The cardinal echoed in his homily Pope Francis’ condemnations in his Urbi et Orbi message Christmas Day of the “hostilities” that have “rent” Syria over the last decade, of the “crisis” in Lebanon, of the “social tensions” in Iraq, of the “grave humanitarian crisis” in Yemen, of the “social and political upheaval” in Latin America, and of the “continuing conflicts” in the Congo and in other places around the world.
But Hollerich cited in particular Francis’ special plea for those migrants “forced to emigrate in the hope of a secure life”.
“It is injustice that makes them cross deserts and seas that become cemeteries… injustice that forces them to endure unspeakable forms of abuse, enslavement of every kind and torture in inhumane detention camps… injustice that turns them away from places where they might have hope for a dignified life, but instead find themselves before walls of indifference”, the Pope decried.

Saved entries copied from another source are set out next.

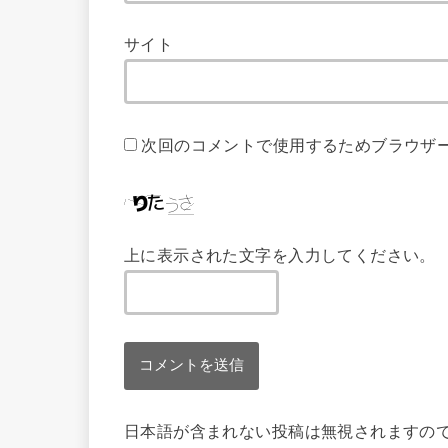
サイト
次回のコメントで使用するためブラウザ
上に表示された文字を入力してください。
日本語が含まれない投稿は無視されますの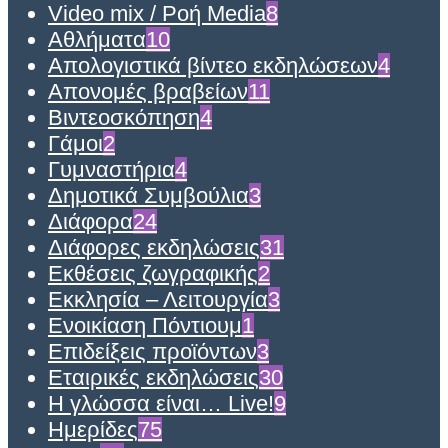
Video mix / Ροή Media
8
Αθλήματα
10
Απολογιστικά βίντεο εκδηλώσεων
4
Απονομές βραβείων
11
Βιντεοσκόπηση
4
Γάμοι
2
Γυμναστήρια
4
Δημοτικά Συμβούλια
3
Διάφορα
24
Διάφορες εκδηλώσεις
31
Εκθέσεις ζωγραφικής
2
Εκκλησία – Λειτουργία
3
Ενοικίαση Πόντιουμ
1
Επιδείξεις προϊόντων
3
Εταιρικές εκδηλώσεις
30
Η γλώσσα είναι… Live!
9
Ημερίδες
75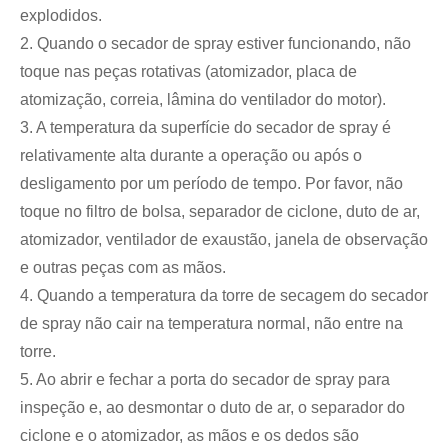
explodidos.
2. Quando o secador de spray estiver funcionando, não
toque nas peças rotativas (atomizador, placa de
atomização, correia, lâmina do ventilador do motor).
3. A temperatura da superfície do secador de spray é
relativamente alta durante a operação ou após o
desligamento por um período de tempo. Por favor, não
toque no filtro de bolsa, separador de ciclone, duto de ar,
atomizador, ventilador de exaustão, janela de observação
e outras peças com as mãos.
4. Quando a temperatura da torre de secagem do secador
de spray não cair na temperatura normal, não entre na
torre.
5. Ao abrir e fechar a porta do secador de spray para
inspeção e, ao desmontar o duto de ar, o separador do
ciclone e o atomizador, as mãos e os dedos são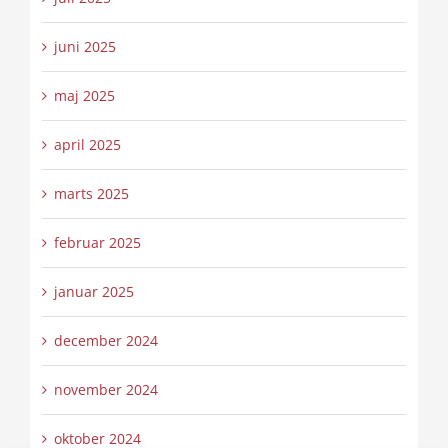
juni 2025
maj 2025
april 2025
marts 2025
februar 2025
januar 2025
december 2024
november 2024
oktober 2024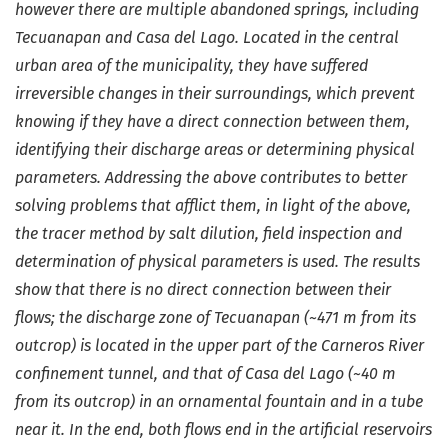
however there are multiple abandoned springs, including
Tecuanapan and Casa del Lago. Located in the central
urban area of the municipality, they have suffered
irreversible changes in their surroundings, which prevent
knowing if they have a direct connection between them,
identifying their discharge areas or determining physical
parameters. Addressing the above contributes to better
solving problems that afflict them, in light of the above,
the tracer method by salt dilution, field inspection and
determination of physical parameters is used. The results
show that there is no direct connection between their
flows; the discharge zone of Tecuanapan (~471 m from its
outcrop) is located in the upper part of the Carneros River
confinement tunnel, and that of Casa del Lago (~40 m
from its outcrop) in an ornamental fountain and in a tube
near it. In the end, both flows end in the artificial reservoirs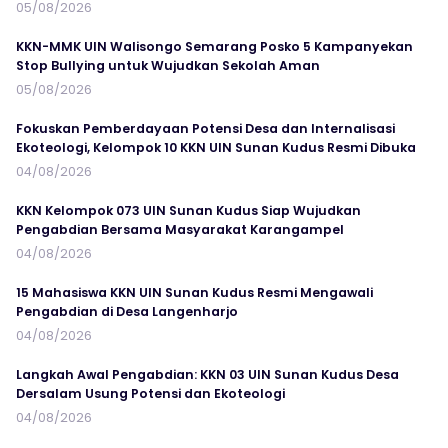
05/08/2026
KKN-MMK UIN Walisongo Semarang Posko 5 Kampanyekan
Stop Bullying untuk Wujudkan Sekolah Aman
05/08/2026
Fokuskan Pemberdayaan Potensi Desa dan Internalisasi
Ekoteologi, Kelompok 10 KKN UIN Sunan Kudus Resmi Dibuka
04/08/2026
KKN Kelompok 073 UIN Sunan Kudus Siap Wujudkan
Pengabdian Bersama Masyarakat Karangampel
04/08/2026
15 Mahasiswa KKN UIN Sunan Kudus Resmi Mengawali
Pengabdian di Desa Langenharjo
04/08/2026
Langkah Awal Pengabdian: KKN 03 UIN Sunan Kudus Desa
Dersalam Usung Potensi dan Ekoteologi
04/08/2026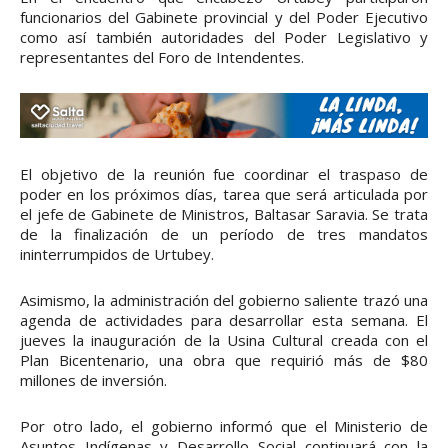
funcionarios del Gabinete provincial y del Poder Ejecutivo
como así también autoridades del Poder Legislativo y
representantes del Foro de Intendentes.
El objetivo de la reunión fue coordinar el traspaso de
poder en los próximos días, tarea que será articulada por
el jefe de Gabinete de Ministros, Baltasar Saravia. Se trata
de la finalización de un período de tres mandatos
ininterrumpidos de Urtubey.
Asimismo, la administración del gobierno saliente trazó una
agenda de actividades para desarrollar esta semana. El
jueves la inauguración de la Usina Cultural creada con el
Plan Bicentenario, una obra que requirió más de $80
millones de inversión.
Por otro lado, el gobierno informó que el Ministerio de
Asuntos Indígenas y Desarrollo Social continuará con la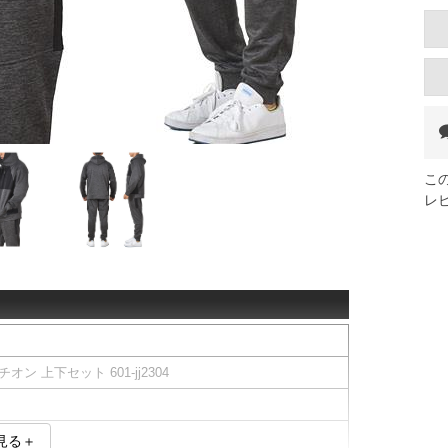
こ
レ
オン 上下セット 601-jj2304
見る＋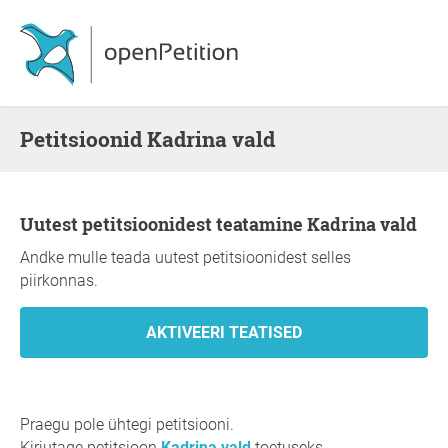
Petitsioonid Kadrina vald
Uutest petitsioonidest teatamine Kadrina vald
Andke mulle teada uutest petitsioonidest selles
piirkonnas.
Praegu pole ühtegi petitsiooni.
Kirjutage petitsioon
Kadrina vald
toetuseks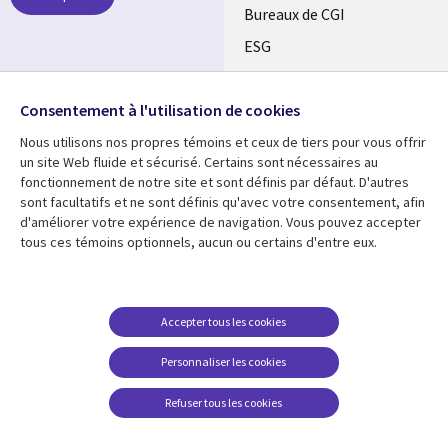
CANADA
Bureaux de CGI
ESG
FR
Alliances
SUIVEZ-NOUS
Consentement à l'utilisation de cookies
Social
Nous utilisons nos propres témoins et ceux de tiers pour vous offrir
Media
un site Web fluide et sécurisé. Certains sont nécessaires au
CANADA
fonctionnement de notre site et sont définis par défaut. D'autres
sont facultatifs et ne sont définis qu'avec votre consentement, afin
Ressources
Support
d'améliorer votre expérience de navigation. Vous pouvez accepter
tous ces témoins optionnels, aucun ou certains d'entre eux.
Library
Legal
Articles
Restrictions et
conditions juridiques
Links
CANADA
Blogues
Confidentialité
CANADA
FR
Communiqués
Accepter tous les cookies
Accessibilité
Études de cas
FR
Personnaliser les cookies
Centre de gestion des
Événements
témoins
Refuser tous les cookies
Points de vue
En voir plus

Hollerich reiterated his plea, too, that governments address the tragedy of climate change, a key cause of mass migration due to its impact, first and foremost, on the less fortunate in third-world countries.
For the record
To conclude his homily, Hollerich insisted on the importance of hope over the Christmas period.
“We can live with hope, give our lives meaning”, the cardinal urged.
“This hope will allow us engage in helping others, to help other children and young people have happy lives on this world”.